#### Job
With the images removed, write out every line below exactly.

[Entries taken from a collection]
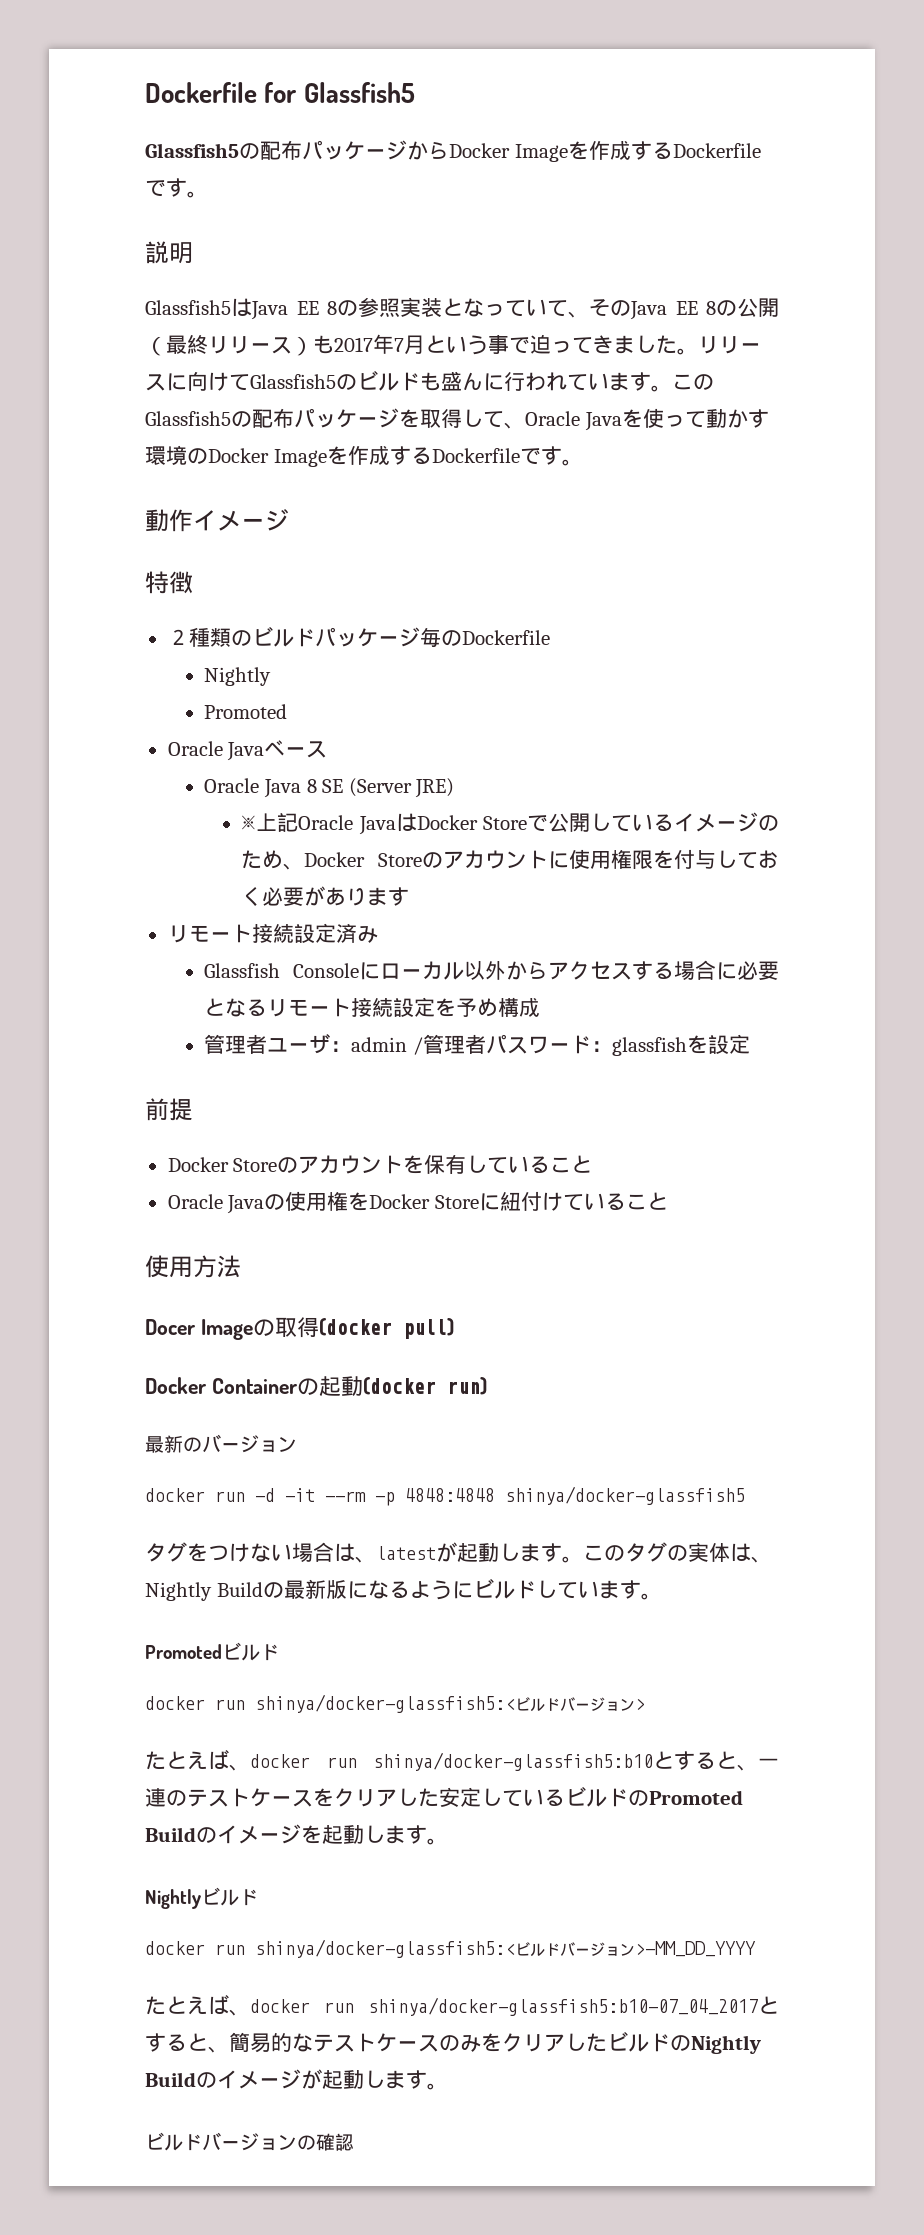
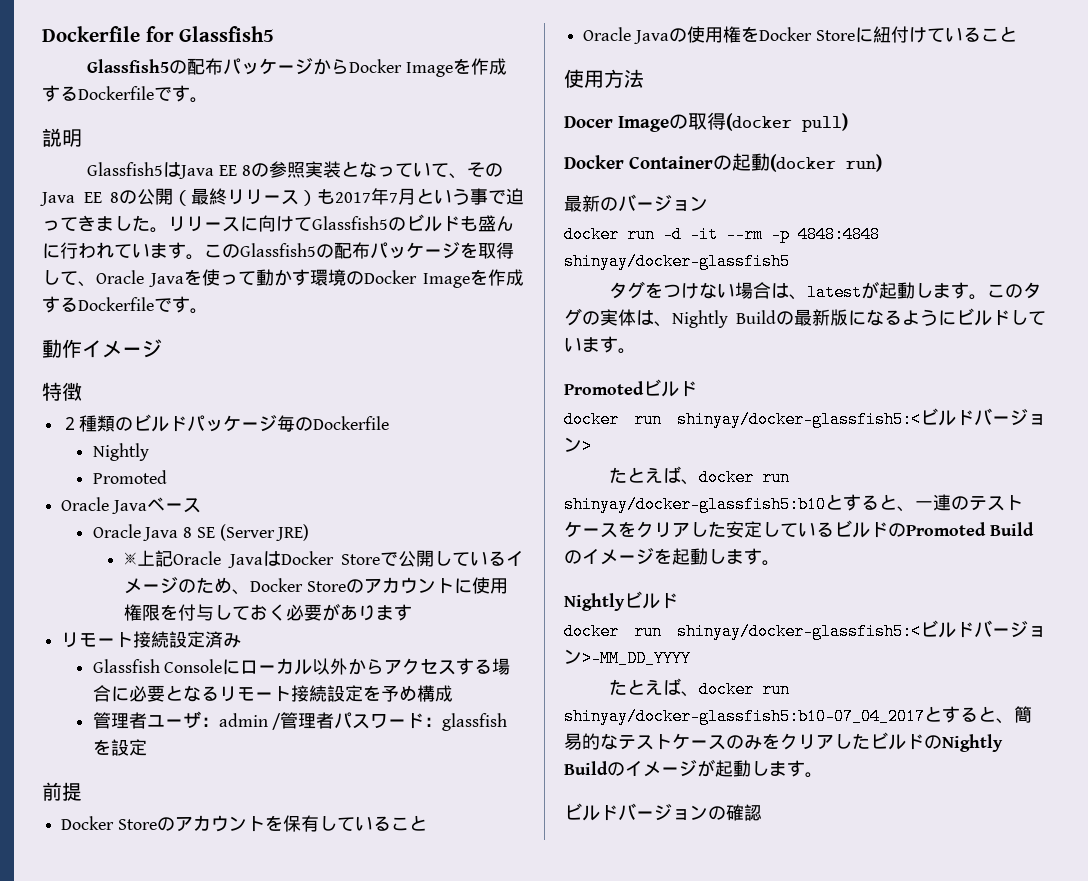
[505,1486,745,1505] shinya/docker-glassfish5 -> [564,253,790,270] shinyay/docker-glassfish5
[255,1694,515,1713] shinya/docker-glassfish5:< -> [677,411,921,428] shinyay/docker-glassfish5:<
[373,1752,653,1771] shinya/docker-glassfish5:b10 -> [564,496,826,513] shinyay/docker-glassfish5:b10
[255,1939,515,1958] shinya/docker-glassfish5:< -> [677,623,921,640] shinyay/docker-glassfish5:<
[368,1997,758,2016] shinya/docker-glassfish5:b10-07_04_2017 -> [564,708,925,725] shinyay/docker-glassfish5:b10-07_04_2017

#### Exercise solution
[505,1486,745,1505] shinya/docker-glassfish5 -> [564,253,790,270] shinyay/docker-glassfish5
[255,1694,515,1713] shinya/docker-glassfish5:< -> [677,411,921,428] shinyay/docker-glassfish5:<
[373,1752,653,1771] shinya/docker-glassfish5:b10 -> [564,496,826,513] shinyay/docker-glassfish5:b10
[255,1939,515,1958] shinya/docker-glassfish5:< -> [677,623,921,640] shinyay/docker-glassfish5:<
[368,1997,758,2016] shinya/docker-glassfish5:b10-07_04_2017 -> [564,708,925,725] shinyay/docker-glassfish5:b10-07_04_2017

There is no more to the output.